William “Billy” Ammons, 20, cut a deal with prosecutors, pleading guilty to third-degree murder and aggravated battery in exchange for a prison sentence of between 10 and 20 years. He agreed to become a witness against Brian Hooks, 20, and Thomas Daugherty, 19, detailing their roles in the highly publicized attacks in Fort Lauderdale two years ago.

Ammons’ testimony could help send Hooks and Daugherty to prison for life. Hooks and Daugherty each face a count of first-degree murder and two counts of attempted first-degree murder. Their trial could be sometime this summer.

Ammons’ sentencing before Broward Circuit Judge Cynthia Imperato is tentatively scheduled for Aug. 20.

Ammons calmly answered Imperato’s questions Friday as he agreed to the plea deal, a contrast to his initial court hearings in the case when he regularly showed up red-faced and tearful. His mother, stepfather and a friend quietly sat in the courtroom’s front row.

Ammons’ family and his attorney, Sam Halpern, could not comment on the plea deal because of a court-imposed gag order restricting them from talking publicly about the case.

The brother of victim Norris Gaynor, who died, said he didn’t learn of the plea agreement until a reporter called him. He said he doesn’t understand why prosecutors made such a deal.

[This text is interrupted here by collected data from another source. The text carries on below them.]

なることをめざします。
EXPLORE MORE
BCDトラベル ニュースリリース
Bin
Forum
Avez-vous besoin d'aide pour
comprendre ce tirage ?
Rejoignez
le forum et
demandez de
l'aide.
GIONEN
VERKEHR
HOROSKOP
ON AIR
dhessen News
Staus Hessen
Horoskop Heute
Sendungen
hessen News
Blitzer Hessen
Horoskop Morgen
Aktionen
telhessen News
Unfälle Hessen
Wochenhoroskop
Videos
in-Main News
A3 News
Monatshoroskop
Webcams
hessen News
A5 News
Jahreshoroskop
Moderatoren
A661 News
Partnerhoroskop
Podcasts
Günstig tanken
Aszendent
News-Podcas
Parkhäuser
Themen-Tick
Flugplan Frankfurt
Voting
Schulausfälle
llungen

“In the world we live in, there’s very little that surprises me today,” Russell Gaynor said.

The Jan. 12, 2006, attacks in Fort Lauderdale instantly became national news after police released chilling footage from a surveillance camera that captured one of the nonfatal beatings. Two smiling men with baseball bats – who authorities say are Hooks and Daugherty – bashed Jacques Pierre, 58, as he tried to protect himself outside a Florida Atlantic University building on Las Olas Boulevard.

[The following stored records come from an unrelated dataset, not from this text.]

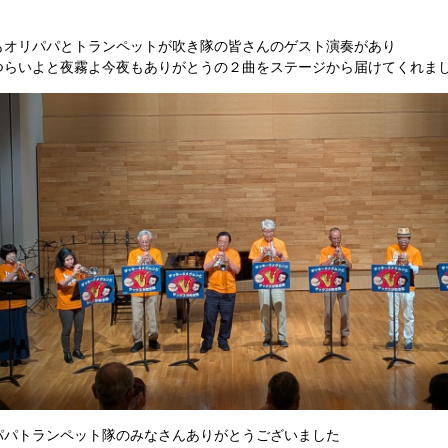
もオリパパとトランペットが吹き隊の皆さんのゲスト演奏があり
つらいよと夜霧よ今夜もありがとうの２曲をステージから届けてくれま
パパトランペット隊のみなさんありがとうございました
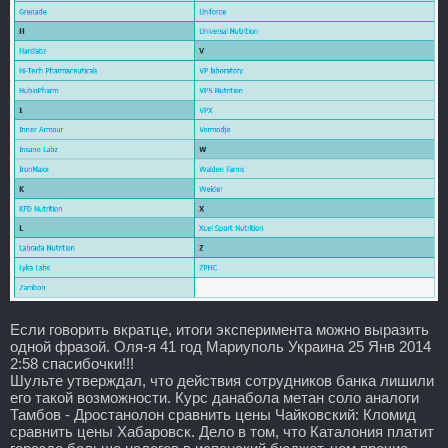
Если говорить вкратце, итоги эксперимента можно выразить
одной фразой. Оля-я 41 год Мариуполь Украина 25 Янв 2014
2:58 спасибочки!!!
Шульте утверждал, что действия сотрудников банка лишили
его такой возможности. Курс данабола метан соло аналоги
Тамбов - Дростанолон сравнить цены Чайковский: Кломид
сравнить цены Хабаровск. Дело в том, что Каталония платит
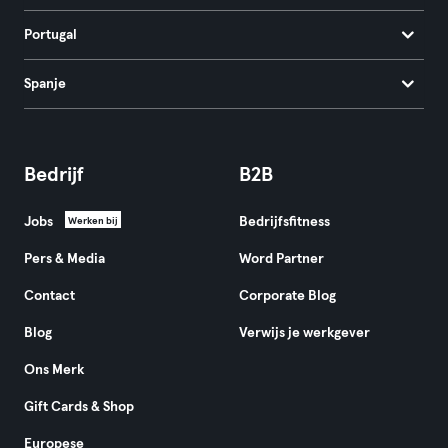
Portugal
Spanje
Bedrijf
B2B
Jobs
Bedrijfsfitness
Werken bij
Pers & Media
Word Partner
Contact
Corporate Blog
Blog
Verwijs je werkgever
Ons Merk
Gift Cards & Shop
Europese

An hour after that attack, Norris Gaynor, 45, was found unconscious in Esplanade Park, near the Broward Center for the Performing Arts. He died three hours later from severe head trauma.

The third victim – Raymond Perez, 49 – was beaten in the Church by the Sea garden near the 17th Street Causeway. He crawled to a nearby road with a towel wrapped around his head and flagged down a passing ambulance. He had been sleeping when a blow from a baseball bat woke him.

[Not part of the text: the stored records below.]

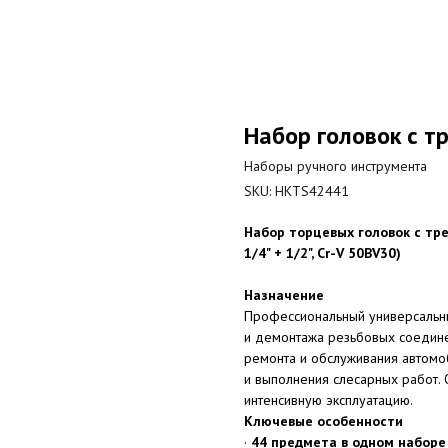
Набор головок с 
Наборы ручного инструмента
SKU:
HKTS42441
Набор торцевых головок с тр
1/4" + 1/2", Cr-V 50BV30)
Назначение
Профессиональный универсальны
и демонтажа резьбовых соедине
ремонта и обслуживания автомо
и выполнения слесарных работ. 
интенсивную эксплуатацию.
Ключевые особенности
·
44 предмета в одном наборе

Ammons’ plea deal came three months after Imperato ruled that a videotaped statement he gave to Fort Lauderdale police could be admitted at trial. Ammons admitted he blasted paintballs at Gaynor during the fatal attack and clobbered Perez with a golf club.

“I went up like a putter to tee off and hit him …,” said Ammons in describing Perez’s beating.

Neither Daugherty nor Hooks gave statements to police.

Ammons had faced the same charges as his co-defendants. Prosecutors downgraded the attempted first-degree murder charge in Perez’s attack to aggravated battery, and dropped the attempted first-degree murder charge in Pierre’s beating.